***** Task data

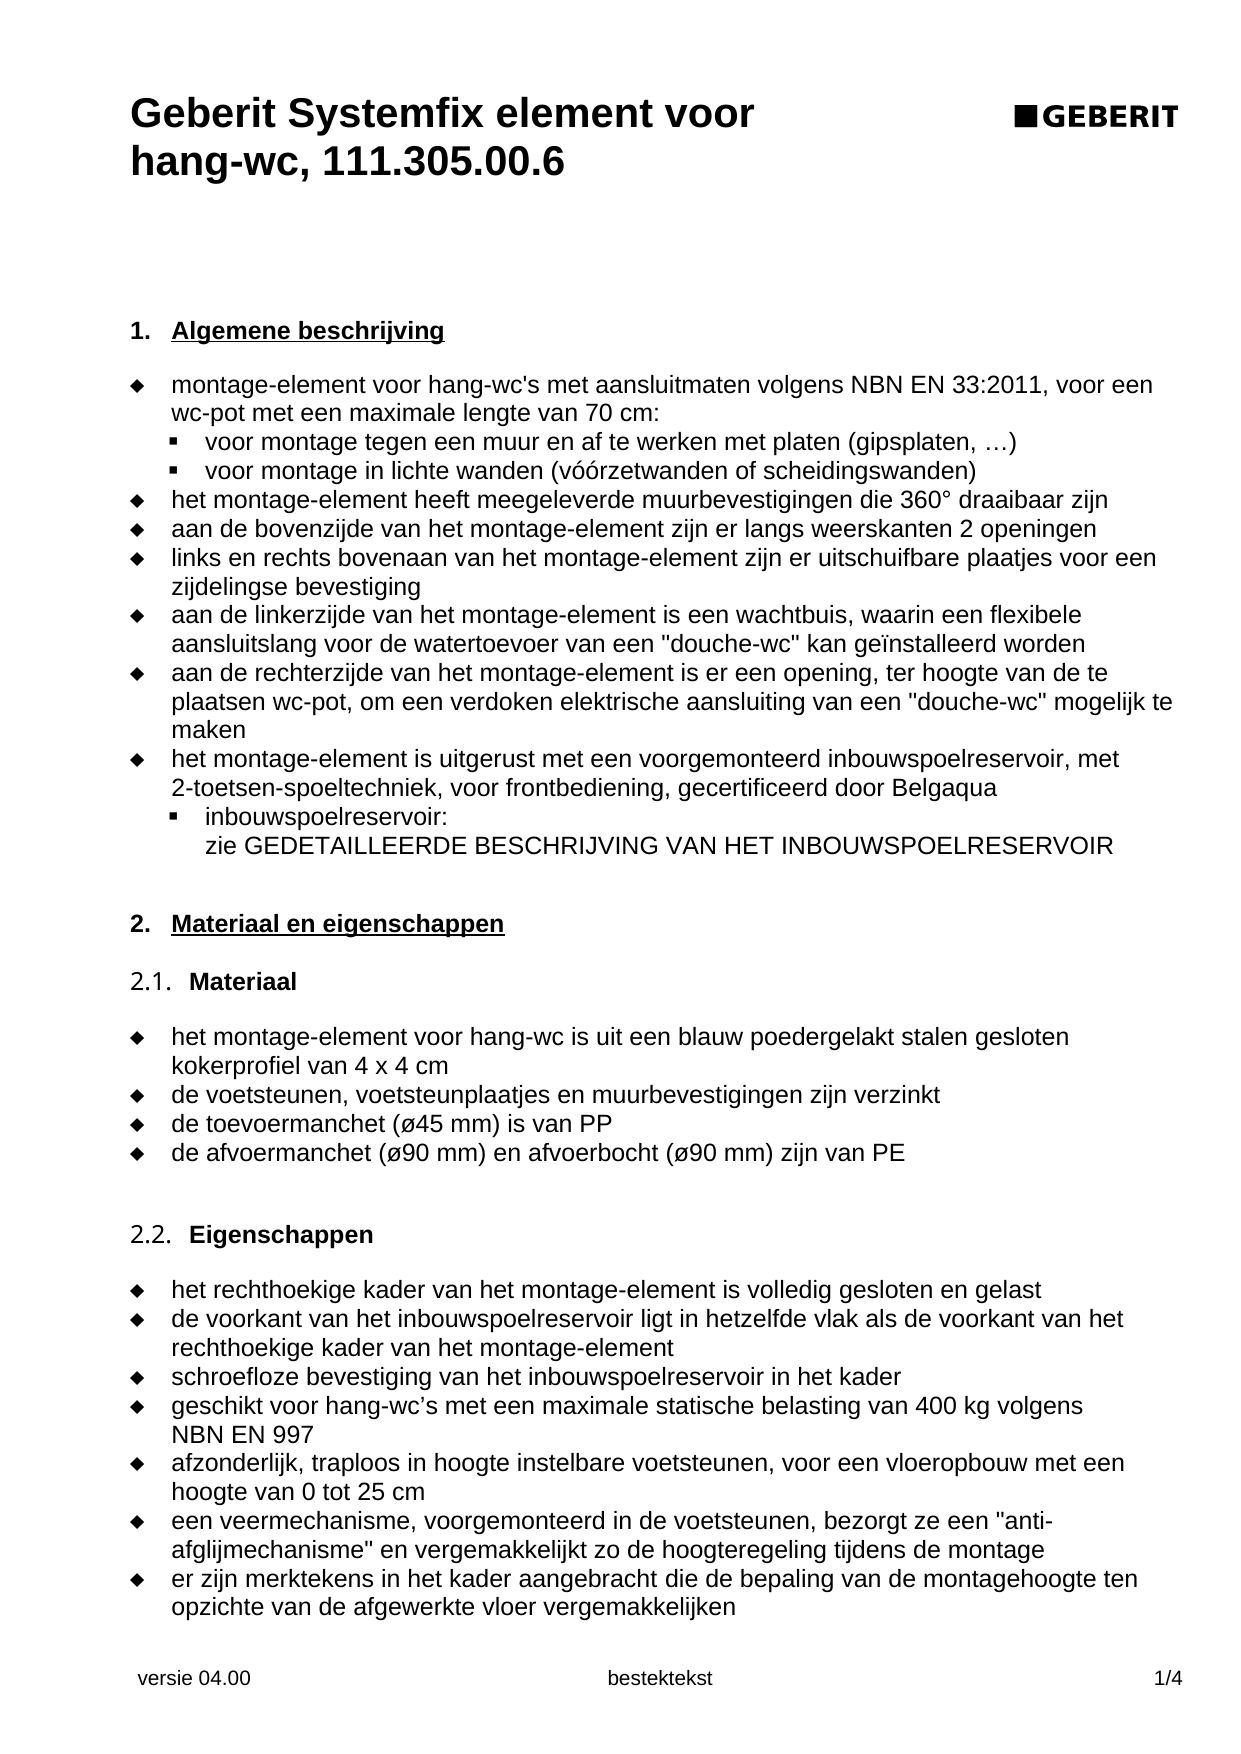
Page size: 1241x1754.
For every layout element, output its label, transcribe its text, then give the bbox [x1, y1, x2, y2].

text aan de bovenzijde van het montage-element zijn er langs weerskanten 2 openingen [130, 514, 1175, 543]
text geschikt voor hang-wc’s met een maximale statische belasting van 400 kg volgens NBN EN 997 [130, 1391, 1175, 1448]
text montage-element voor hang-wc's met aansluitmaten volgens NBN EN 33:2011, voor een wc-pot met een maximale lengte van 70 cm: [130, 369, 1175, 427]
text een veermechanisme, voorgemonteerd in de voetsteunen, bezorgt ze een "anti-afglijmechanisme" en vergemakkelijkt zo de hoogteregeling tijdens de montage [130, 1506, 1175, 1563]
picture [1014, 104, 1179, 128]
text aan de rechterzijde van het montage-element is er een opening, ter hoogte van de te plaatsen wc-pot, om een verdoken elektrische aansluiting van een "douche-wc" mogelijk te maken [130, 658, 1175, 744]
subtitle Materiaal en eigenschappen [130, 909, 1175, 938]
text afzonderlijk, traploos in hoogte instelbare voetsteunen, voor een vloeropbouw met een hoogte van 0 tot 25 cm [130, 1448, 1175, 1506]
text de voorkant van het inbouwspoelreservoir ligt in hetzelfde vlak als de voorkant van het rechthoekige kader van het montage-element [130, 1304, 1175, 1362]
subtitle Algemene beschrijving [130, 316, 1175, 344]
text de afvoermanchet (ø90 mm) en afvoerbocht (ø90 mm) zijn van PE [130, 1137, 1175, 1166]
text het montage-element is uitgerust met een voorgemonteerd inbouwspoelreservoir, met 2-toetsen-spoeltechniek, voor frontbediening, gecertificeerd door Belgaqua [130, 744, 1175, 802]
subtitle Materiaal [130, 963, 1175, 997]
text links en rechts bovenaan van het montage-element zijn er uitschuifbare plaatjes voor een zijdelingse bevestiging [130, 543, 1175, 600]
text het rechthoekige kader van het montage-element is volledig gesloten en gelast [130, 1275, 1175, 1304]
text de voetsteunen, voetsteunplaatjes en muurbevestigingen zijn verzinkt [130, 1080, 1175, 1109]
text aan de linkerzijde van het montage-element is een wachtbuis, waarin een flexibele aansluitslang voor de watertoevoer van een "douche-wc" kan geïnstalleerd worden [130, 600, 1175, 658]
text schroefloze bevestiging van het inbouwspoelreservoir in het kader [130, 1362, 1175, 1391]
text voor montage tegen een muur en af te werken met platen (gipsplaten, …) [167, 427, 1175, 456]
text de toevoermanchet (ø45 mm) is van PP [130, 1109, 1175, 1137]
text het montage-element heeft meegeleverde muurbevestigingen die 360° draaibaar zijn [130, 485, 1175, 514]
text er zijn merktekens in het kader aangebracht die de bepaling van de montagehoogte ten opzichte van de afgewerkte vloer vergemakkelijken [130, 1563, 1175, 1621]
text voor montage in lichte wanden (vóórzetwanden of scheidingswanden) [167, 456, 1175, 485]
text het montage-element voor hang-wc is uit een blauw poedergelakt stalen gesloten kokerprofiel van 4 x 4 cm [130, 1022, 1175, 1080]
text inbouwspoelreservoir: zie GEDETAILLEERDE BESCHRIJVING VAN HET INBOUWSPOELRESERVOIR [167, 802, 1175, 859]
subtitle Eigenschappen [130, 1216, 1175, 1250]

**********

- [What the task asks]: Find the lines above with the word "maximale". Copy them out.

- [Expected output]:
text geschikt voor hang-wc’s met een maximale statische belasting van 400 kg volgens NBN EN 997 [130, 1391, 1175, 1448]
text montage-element voor hang-wc's met aansluitmaten volgens NBN EN 33:2011, voor een wc-pot met een maximale lengte van 70 cm: [130, 369, 1175, 427]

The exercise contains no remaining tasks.